In China, big data is watching you … and that could be a huge ‘challenge to the West’
Political scientist Sebastian Heilmann says the reality of Beijing’s digital surveillance exceeds the vision of Orwellian fiction
China’s authoritarian party-state regime will mount a greater global challenge to Western democracies through its embrace of big data, a force that many governments in the West have underrated, according to a prominent Berlin-based political scientist.
Sebastian Heilmann, who coined the term “digital Leninism” based on developments in China, said the discipline and obedience of Leninism were a tight fit with the digital surveillance and big data technologies that the Chinese government under President Xi Jinping had pushed over the past few years.

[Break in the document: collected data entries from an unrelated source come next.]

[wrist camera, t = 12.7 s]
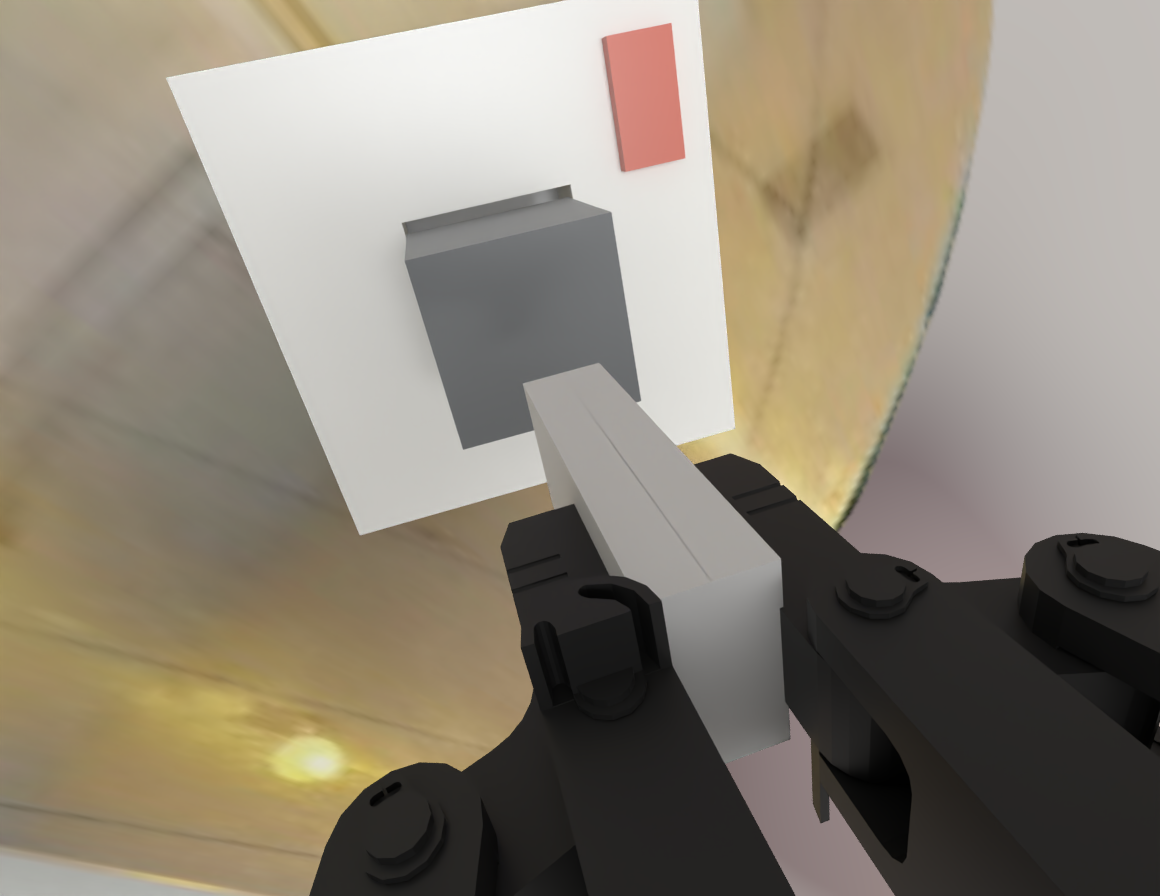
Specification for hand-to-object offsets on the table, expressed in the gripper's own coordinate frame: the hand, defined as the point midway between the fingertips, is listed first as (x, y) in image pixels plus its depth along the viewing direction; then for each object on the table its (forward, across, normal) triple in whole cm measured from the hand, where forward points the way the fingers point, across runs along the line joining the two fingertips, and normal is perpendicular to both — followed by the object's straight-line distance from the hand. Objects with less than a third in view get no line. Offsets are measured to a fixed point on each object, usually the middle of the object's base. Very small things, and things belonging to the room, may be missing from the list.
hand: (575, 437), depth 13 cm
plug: (+18, +1, 0) cm, 18 cm away
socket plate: (+18, +1, 0) cm, 18 cm away
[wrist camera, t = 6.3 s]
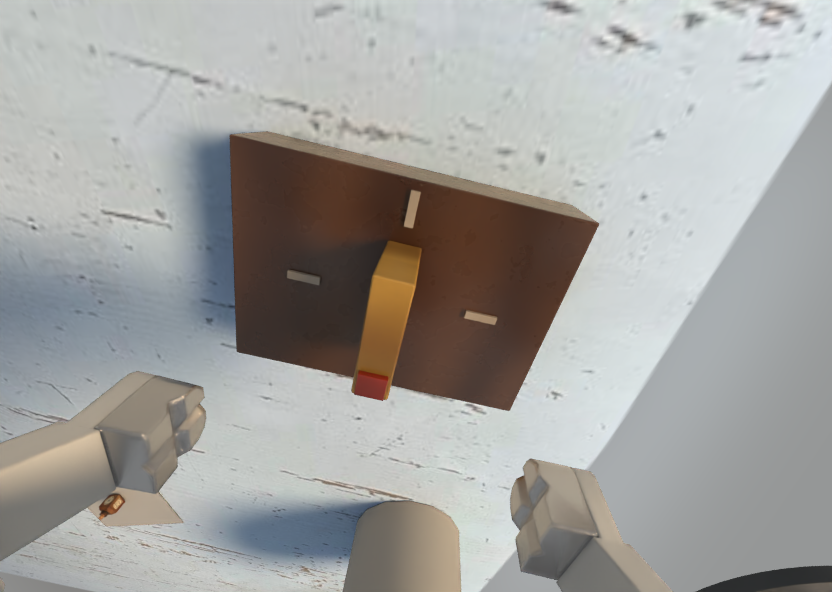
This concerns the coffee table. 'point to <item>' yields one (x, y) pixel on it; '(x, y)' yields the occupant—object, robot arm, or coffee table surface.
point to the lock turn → (385, 319)
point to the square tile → (133, 509)
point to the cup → (404, 550)
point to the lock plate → (360, 253)
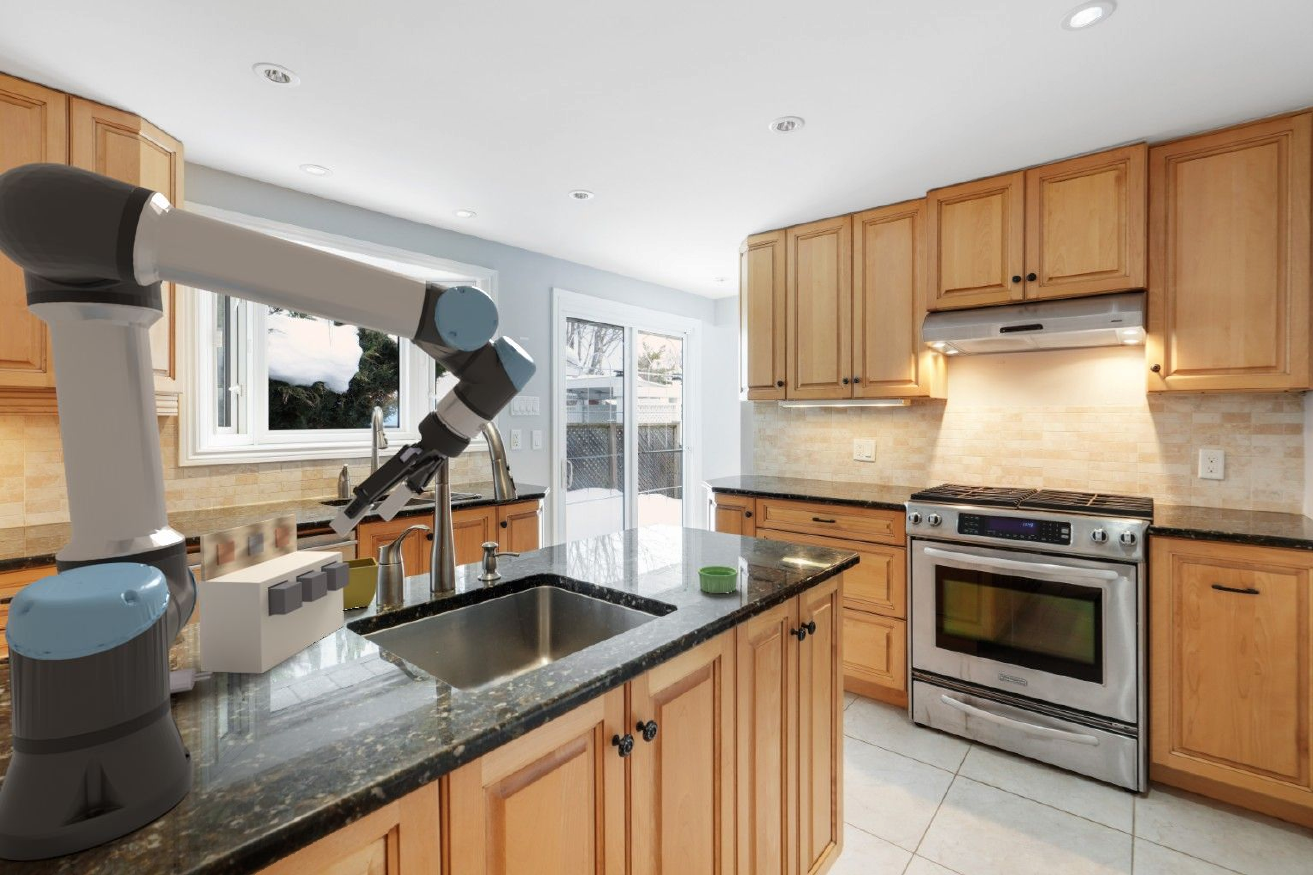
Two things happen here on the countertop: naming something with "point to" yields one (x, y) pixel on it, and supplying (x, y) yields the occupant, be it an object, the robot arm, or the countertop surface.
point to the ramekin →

One such data-driven system that has been ringing alarm bells is the government’s “social credit” platform, which generates ratings for each Chinese citizen, business and authority and affects everything from loan approvals to permission to board flights. The system was introduced in 2014 and is expected to be in place nationwide by 2020.
“A social credit system is a completely new perspective on regulating not just the economy and market but also society. It’s really comprehensive, big data enabled, for both regulations and surveillance,” Heilmann, president of the Mercator Institute for China Studies, said.
“This is more serious than anything we have seen in literature. It’s going beyond what George Orwell had in his vision [in Nineteen Eighty-Four] … because it’s a daily update, something that constantly moves with you, a perfect kind of control mechanism.”